报告题目:Probing quantum phases in Rydberg ladder arrays
报告时间:2025年2月28日上午11:00
报告地点:物理楼329会议室
报告人:张进副教授
邀请人:邹海源研究员
报告人单位:重庆大学物理学院
报告人简介:Dr. Zhang is an Associate Professor and Master’s Supervisor at the School of Physics at Chongqing University. He received his Bachelor’s degree in Science from the University of Science and Technology of China in 2013 and completed his Ph.D. in Physics at the University of California, Riverside in 2019. From 2019 to 2022, Dr. Zhang worked as a postdoctoral researcher at the University of Massachusetts Amherst and the University of Iowa. His research primarily focuses on quantum simulation, quantum phase transitions, and quantum dynamics in strongly correlated many-body systems.

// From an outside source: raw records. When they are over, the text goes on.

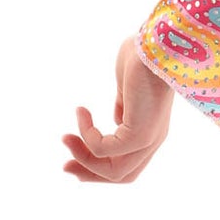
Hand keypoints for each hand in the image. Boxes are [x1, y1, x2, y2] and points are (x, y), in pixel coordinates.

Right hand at [62, 37, 174, 182]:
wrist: (155, 44)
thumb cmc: (143, 59)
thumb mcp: (128, 90)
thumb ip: (123, 107)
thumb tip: (116, 119)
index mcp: (149, 131)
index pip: (126, 166)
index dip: (98, 169)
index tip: (72, 161)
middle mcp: (152, 140)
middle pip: (120, 176)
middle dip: (89, 172)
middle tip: (64, 165)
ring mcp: (149, 139)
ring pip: (113, 171)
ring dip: (83, 157)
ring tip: (66, 137)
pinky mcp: (141, 133)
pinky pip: (104, 148)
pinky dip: (87, 134)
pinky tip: (82, 111)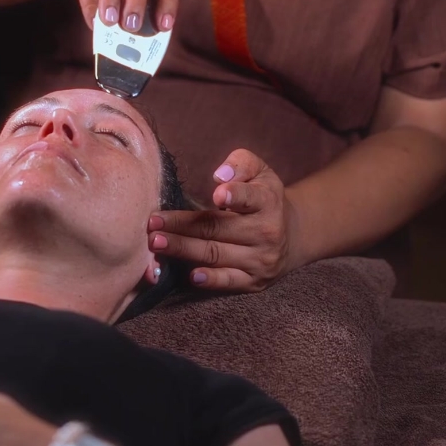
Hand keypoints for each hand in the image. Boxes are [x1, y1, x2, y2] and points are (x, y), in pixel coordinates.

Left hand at [148, 150, 299, 291]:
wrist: (291, 235)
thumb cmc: (264, 197)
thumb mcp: (260, 172)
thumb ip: (241, 164)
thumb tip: (220, 176)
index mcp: (268, 201)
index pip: (251, 197)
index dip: (235, 195)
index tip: (216, 194)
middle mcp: (266, 232)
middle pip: (219, 228)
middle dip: (184, 225)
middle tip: (153, 223)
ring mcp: (260, 259)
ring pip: (216, 254)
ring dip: (183, 249)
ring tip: (156, 243)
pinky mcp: (254, 281)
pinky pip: (229, 280)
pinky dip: (210, 279)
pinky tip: (190, 275)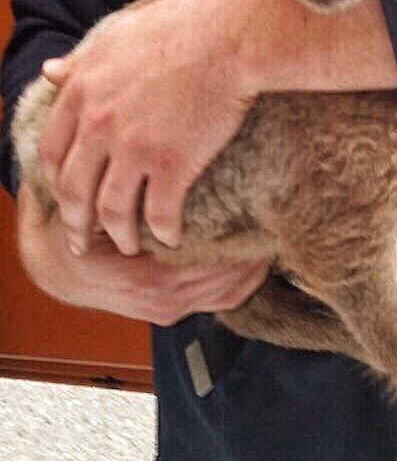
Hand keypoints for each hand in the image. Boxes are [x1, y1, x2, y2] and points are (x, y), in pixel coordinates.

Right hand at [17, 182, 269, 325]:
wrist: (55, 268)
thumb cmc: (75, 229)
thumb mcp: (90, 205)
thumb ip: (116, 185)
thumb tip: (145, 148)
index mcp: (145, 276)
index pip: (207, 262)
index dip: (236, 239)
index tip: (257, 208)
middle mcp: (161, 299)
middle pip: (224, 280)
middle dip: (251, 252)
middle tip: (277, 219)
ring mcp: (168, 309)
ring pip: (227, 294)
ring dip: (254, 268)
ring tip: (274, 237)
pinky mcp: (174, 312)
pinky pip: (220, 302)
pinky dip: (243, 283)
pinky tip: (259, 260)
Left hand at [38, 0, 261, 255]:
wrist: (230, 35)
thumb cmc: (180, 26)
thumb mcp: (115, 36)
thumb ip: (80, 61)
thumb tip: (48, 71)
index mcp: (81, 92)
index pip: (51, 151)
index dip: (55, 180)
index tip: (65, 197)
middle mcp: (99, 124)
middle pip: (74, 189)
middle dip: (75, 222)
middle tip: (81, 242)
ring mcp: (133, 147)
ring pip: (111, 210)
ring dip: (119, 235)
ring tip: (130, 247)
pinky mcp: (172, 164)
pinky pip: (159, 213)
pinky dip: (163, 232)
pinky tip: (171, 239)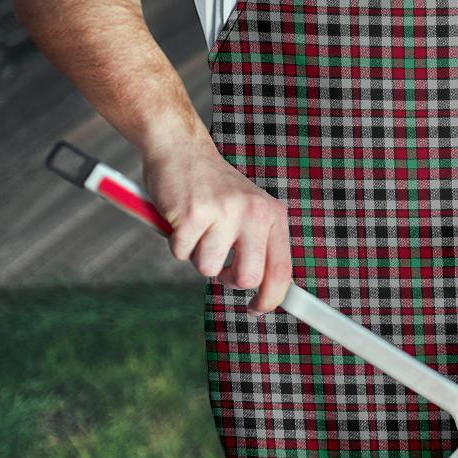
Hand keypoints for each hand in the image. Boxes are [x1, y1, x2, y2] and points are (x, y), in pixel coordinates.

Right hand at [142, 139, 291, 312]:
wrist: (181, 149)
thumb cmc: (213, 188)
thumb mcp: (249, 211)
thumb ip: (259, 245)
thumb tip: (265, 291)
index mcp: (272, 214)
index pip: (282, 269)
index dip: (271, 298)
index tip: (257, 308)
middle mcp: (254, 212)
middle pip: (248, 278)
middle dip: (227, 279)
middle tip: (218, 261)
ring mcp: (224, 212)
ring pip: (208, 268)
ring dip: (197, 255)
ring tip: (198, 227)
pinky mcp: (193, 213)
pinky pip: (181, 253)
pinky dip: (176, 242)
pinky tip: (181, 218)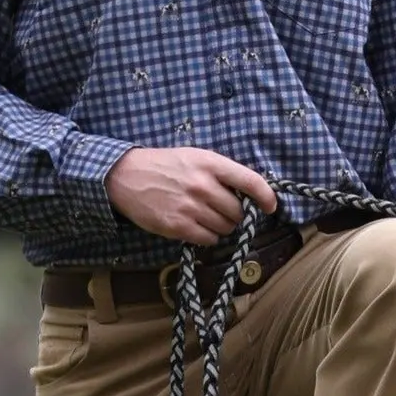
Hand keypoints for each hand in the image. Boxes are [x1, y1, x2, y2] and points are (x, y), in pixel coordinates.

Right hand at [104, 147, 277, 244]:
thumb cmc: (164, 165)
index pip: (250, 181)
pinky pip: (208, 239)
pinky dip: (208, 236)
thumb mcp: (195, 157)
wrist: (125, 176)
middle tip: (223, 211)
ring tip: (206, 217)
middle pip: (238, 211)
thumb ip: (220, 172)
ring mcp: (190, 207)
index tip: (270, 206)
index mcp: (210, 164)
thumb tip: (247, 194)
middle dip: (236, 215)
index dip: (266, 196)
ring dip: (222, 226)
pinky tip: (197, 227)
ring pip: (225, 227)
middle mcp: (202, 185)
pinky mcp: (177, 226)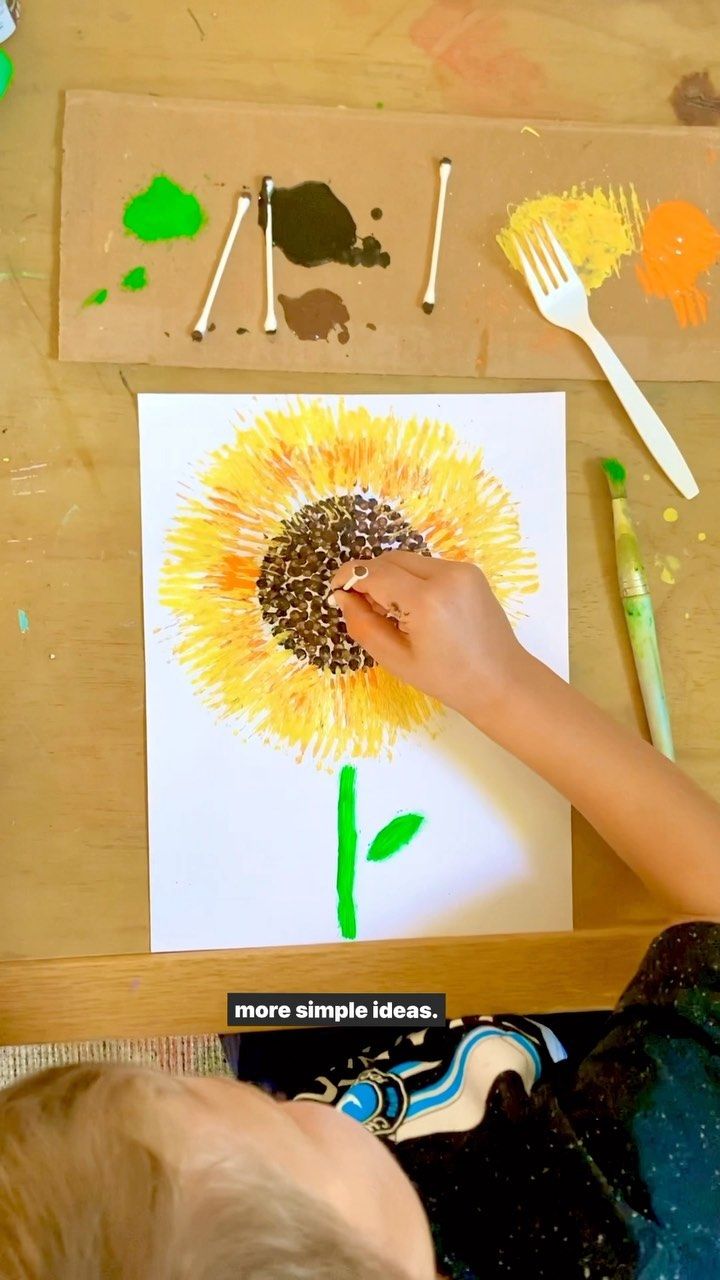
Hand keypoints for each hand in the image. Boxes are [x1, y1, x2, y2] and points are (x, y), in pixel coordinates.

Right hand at [329, 552, 530, 724]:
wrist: (501, 680)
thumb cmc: (447, 679)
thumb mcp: (396, 659)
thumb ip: (363, 625)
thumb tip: (343, 597)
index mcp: (427, 600)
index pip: (374, 572)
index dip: (348, 578)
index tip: (336, 592)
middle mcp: (447, 575)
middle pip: (390, 560)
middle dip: (370, 578)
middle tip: (364, 609)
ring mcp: (462, 570)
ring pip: (408, 560)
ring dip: (391, 578)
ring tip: (393, 613)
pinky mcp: (471, 571)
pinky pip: (428, 567)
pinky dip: (413, 580)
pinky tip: (415, 609)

报告摘要:Rydberg atom arrays offer a highly programmable platform for quantum simulations, enabling the exploration of various quantum phases. Even in one dimension, the Rydberg chain supports a diverse set of quantum phases, including Zp symmetry-breaking phases, the gapless floating phase, and the associated conformal and non-conformal phase transitions. In this work, we extensively investigate quantum phases and phase transitions in two different ladder geometries with varying aspect ratios using density matrix renormalization group (DMRG) algorithms. We uncover additional types of symmetry-breaking and floating phases, providing strong numerical evidence for the existence of chiral transitions, Berezinskii-Kosterlitz-Thouless transitions, PT transitions, etc. Notably, we identify a broad regime of the floating phase in the incommensurate region between crystalline-ordered and disordered phases. While probing the floating phase in 1D Rydberg systems has been challenging due to its narrow phase-space existence, we show that a carefully chosen aspect ratio in the two-leg Rydberg ladder enables a significantly broader floating phase within experimentally accessible regimes. Furthermore, leveraging the neutral-atom quantum simulator developed by QuEra Computing Inc., we investigate quantum phases in ladder arrays comprising up to 92 qubits and experimentally observe the emergence of the quantum floating phase. Our findings motivate future studies on the nature of commensurate-incommensurate phase transitions and their non-equilibrium physics. Reference: J. Zhang et al. Nat. Commun. 16, 712 (2025).